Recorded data
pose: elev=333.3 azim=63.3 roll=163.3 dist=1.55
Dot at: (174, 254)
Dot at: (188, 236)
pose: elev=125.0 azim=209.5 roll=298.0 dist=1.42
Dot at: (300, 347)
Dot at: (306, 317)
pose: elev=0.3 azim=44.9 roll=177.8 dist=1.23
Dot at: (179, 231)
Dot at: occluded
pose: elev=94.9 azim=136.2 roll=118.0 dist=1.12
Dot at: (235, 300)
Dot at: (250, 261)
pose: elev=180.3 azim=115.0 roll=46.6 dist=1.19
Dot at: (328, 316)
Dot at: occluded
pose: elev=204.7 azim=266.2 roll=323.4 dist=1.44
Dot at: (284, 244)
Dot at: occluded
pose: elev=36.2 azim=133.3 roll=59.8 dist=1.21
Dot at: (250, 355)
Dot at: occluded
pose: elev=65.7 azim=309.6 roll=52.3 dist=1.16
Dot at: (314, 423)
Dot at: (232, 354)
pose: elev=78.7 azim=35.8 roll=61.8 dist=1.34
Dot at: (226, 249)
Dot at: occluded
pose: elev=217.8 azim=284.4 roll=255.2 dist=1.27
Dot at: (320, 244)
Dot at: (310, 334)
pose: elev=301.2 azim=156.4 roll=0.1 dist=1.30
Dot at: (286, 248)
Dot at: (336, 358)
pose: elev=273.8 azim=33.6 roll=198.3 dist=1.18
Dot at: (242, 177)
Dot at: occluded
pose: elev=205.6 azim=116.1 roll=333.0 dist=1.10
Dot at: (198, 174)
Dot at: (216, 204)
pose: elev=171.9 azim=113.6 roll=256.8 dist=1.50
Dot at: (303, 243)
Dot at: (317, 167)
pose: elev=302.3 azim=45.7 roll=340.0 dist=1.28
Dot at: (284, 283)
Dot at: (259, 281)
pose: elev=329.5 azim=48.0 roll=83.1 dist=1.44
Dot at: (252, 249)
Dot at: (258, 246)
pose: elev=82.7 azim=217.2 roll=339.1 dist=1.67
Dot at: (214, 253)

◆ Brief:
Copy the lines of the records above, starting at the line containing "pose: elev=78.7 azim=35.8 roll=61.8 dist=1.34" and ending at the line containing "Dot at: (216, 204)", with both of those lines included.

◆ Output below:
pose: elev=78.7 azim=35.8 roll=61.8 dist=1.34
Dot at: (226, 249)
Dot at: occluded
pose: elev=217.8 azim=284.4 roll=255.2 dist=1.27
Dot at: (320, 244)
Dot at: (310, 334)
pose: elev=301.2 azim=156.4 roll=0.1 dist=1.30
Dot at: (286, 248)
Dot at: (336, 358)
pose: elev=273.8 azim=33.6 roll=198.3 dist=1.18
Dot at: (242, 177)
Dot at: occluded
pose: elev=205.6 azim=116.1 roll=333.0 dist=1.10
Dot at: (198, 174)
Dot at: (216, 204)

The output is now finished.